(Supplied records)

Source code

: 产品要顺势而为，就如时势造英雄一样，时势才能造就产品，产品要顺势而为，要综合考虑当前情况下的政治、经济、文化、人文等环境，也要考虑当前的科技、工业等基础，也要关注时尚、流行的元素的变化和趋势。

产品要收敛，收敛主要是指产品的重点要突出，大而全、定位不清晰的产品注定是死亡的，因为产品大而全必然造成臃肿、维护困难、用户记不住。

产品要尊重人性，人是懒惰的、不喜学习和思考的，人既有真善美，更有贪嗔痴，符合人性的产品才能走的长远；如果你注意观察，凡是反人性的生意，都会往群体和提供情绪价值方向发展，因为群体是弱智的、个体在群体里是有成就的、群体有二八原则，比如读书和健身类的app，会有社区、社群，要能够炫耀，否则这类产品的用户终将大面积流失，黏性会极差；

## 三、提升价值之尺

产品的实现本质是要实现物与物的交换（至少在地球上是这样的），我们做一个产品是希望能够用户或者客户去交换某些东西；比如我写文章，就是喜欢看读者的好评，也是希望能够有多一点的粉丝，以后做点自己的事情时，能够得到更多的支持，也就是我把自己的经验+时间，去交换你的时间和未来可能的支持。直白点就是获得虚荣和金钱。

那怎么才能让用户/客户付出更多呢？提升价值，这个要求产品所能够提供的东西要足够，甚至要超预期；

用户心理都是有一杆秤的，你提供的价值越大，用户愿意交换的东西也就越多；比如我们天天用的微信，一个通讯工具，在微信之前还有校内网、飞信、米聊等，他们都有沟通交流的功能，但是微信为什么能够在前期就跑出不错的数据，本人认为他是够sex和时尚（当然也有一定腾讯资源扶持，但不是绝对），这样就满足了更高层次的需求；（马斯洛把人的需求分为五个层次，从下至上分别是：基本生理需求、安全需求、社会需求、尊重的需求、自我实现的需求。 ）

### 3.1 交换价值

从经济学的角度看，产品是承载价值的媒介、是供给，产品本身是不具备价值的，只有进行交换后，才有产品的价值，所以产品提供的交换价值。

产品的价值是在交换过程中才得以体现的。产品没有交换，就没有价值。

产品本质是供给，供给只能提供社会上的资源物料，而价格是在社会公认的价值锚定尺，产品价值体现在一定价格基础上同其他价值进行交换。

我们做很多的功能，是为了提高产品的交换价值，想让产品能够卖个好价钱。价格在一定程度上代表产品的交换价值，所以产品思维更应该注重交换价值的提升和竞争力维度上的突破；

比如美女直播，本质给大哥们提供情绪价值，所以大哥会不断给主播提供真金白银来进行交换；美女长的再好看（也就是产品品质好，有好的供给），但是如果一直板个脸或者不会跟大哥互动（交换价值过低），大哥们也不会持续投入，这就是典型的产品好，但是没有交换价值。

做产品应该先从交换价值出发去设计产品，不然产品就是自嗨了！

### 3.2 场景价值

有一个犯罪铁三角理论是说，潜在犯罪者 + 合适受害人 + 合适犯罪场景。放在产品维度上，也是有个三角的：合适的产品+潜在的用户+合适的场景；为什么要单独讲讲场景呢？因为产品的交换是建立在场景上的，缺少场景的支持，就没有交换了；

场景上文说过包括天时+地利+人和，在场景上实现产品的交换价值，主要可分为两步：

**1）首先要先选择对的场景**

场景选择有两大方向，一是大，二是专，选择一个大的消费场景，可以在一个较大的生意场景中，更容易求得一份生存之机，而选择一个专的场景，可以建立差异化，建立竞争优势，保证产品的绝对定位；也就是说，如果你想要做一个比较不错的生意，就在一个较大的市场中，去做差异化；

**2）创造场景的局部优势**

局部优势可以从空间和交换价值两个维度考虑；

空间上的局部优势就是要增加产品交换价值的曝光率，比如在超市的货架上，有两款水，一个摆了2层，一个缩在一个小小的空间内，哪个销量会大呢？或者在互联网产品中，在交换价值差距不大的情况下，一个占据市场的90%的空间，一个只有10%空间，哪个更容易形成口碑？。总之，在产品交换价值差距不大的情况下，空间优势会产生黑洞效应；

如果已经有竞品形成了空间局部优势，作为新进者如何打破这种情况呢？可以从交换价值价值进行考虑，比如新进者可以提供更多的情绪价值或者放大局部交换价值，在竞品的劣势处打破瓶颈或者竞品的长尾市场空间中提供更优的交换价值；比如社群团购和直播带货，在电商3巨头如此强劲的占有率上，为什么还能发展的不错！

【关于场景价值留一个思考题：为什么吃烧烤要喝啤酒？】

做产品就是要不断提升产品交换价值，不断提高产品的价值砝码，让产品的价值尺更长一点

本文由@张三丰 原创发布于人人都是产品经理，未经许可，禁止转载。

(End Supplied records)

● Exercise directions: Every entry should be duplicated exactly as written.

● Completed exercise:
Source code

: 产品要顺势而为，就如时势造英雄一样，时势才能造就产品，产品要顺势而为，要综合考虑当前情况下的政治、经济、文化、人文等环境，也要考虑当前的科技、工业等基础，也要关注时尚、流行的元素的变化和趋势。

产品要收敛，收敛主要是指产品的重点要突出，大而全、定位不清晰的产品注定是死亡的，因为产品大而全必然造成臃肿、维护困难、用户记不住。

产品要尊重人性，人是懒惰的、不喜学习和思考的，人既有真善美，更有贪嗔痴，符合人性的产品才能走的长远；如果你注意观察，凡是反人性的生意，都会往群体和提供情绪价值方向发展，因为群体是弱智的、个体在群体里是有成就的、群体有二八原则，比如读书和健身类的app，会有社区、社群，要能够炫耀，否则这类产品的用户终将大面积流失，黏性会极差；

## 三、提升价值之尺

产品的实现本质是要实现物与物的交换（至少在地球上是这样的），我们做一个产品是希望能够用户或者客户去交换某些东西；比如我写文章，就是喜欢看读者的好评，也是希望能够有多一点的粉丝，以后做点自己的事情时，能够得到更多的支持，也就是我把自己的经验+时间，去交换你的时间和未来可能的支持。直白点就是获得虚荣和金钱。

那怎么才能让用户/客户付出更多呢？提升价值，这个要求产品所能够提供的东西要足够，甚至要超预期；

用户心理都是有一杆秤的，你提供的价值越大，用户愿意交换的东西也就越多；比如我们天天用的微信，一个通讯工具，在微信之前还有校内网、飞信、米聊等，他们都有沟通交流的功能，但是微信为什么能够在前期就跑出不错的数据，本人认为他是够sex和时尚（当然也有一定腾讯资源扶持，但不是绝对），这样就满足了更高层次的需求；（马斯洛把人的需求分为五个层次，从下至上分别是：基本生理需求、安全需求、社会需求、尊重的需求、自我实现的需求。 ）

### 3.1 交换价值

从经济学的角度看，产品是承载价值的媒介、是供给，产品本身是不具备价值的，只有进行交换后，才有产品的价值，所以产品提供的交换价值。

产品的价值是在交换过程中才得以体现的。产品没有交换，就没有价值。

产品本质是供给，供给只能提供社会上的资源物料，而价格是在社会公认的价值锚定尺，产品价值体现在一定价格基础上同其他价值进行交换。

我们做很多的功能，是为了提高产品的交换价值，想让产品能够卖个好价钱。价格在一定程度上代表产品的交换价值，所以产品思维更应该注重交换价值的提升和竞争力维度上的突破；

比如美女直播，本质给大哥们提供情绪价值，所以大哥会不断给主播提供真金白银来进行交换；美女长的再好看（也就是产品品质好，有好的供给），但是如果一直板个脸或者不会跟大哥互动（交换价值过低），大哥们也不会持续投入，这就是典型的产品好，但是没有交换价值。

做产品应该先从交换价值出发去设计产品，不然产品就是自嗨了！

### 3.2 场景价值

有一个犯罪铁三角理论是说，潜在犯罪者 + 合适受害人 + 合适犯罪场景。放在产品维度上，也是有个三角的：合适的产品+潜在的用户+合适的场景；为什么要单独讲讲场景呢？因为产品的交换是建立在场景上的，缺少场景的支持，就没有交换了；

场景上文说过包括天时+地利+人和，在场景上实现产品的交换价值，主要可分为两步：

**1）首先要先选择对的场景**

场景选择有两大方向，一是大，二是专，选择一个大的消费场景，可以在一个较大的生意场景中，更容易求得一份生存之机，而选择一个专的场景，可以建立差异化，建立竞争优势，保证产品的绝对定位；也就是说，如果你想要做一个比较不错的生意，就在一个较大的市场中，去做差异化；

**2）创造场景的局部优势**

局部优势可以从空间和交换价值两个维度考虑；

空间上的局部优势就是要增加产品交换价值的曝光率，比如在超市的货架上，有两款水，一个摆了2层，一个缩在一个小小的空间内，哪个销量会大呢？或者在互联网产品中，在交换价值差距不大的情况下，一个占据市场的90%的空间，一个只有10%空间，哪个更容易形成口碑？。总之，在产品交换价值差距不大的情况下，空间优势会产生黑洞效应；

如果已经有竞品形成了空间局部优势，作为新进者如何打破这种情况呢？可以从交换价值价值进行考虑，比如新进者可以提供更多的情绪价值或者放大局部交换价值，在竞品的劣势处打破瓶颈或者竞品的长尾市场空间中提供更优的交换价值；比如社群团购和直播带货，在电商3巨头如此强劲的占有率上，为什么还能发展的不错！

【关于场景价值留一个思考题：为什么吃烧烤要喝啤酒？】

做产品就是要不断提升产品交换价值，不断提高产品的价值砝码，让产品的价值尺更长一点

本文由@张三丰 原创发布于人人都是产品经理，未经许可，禁止转载。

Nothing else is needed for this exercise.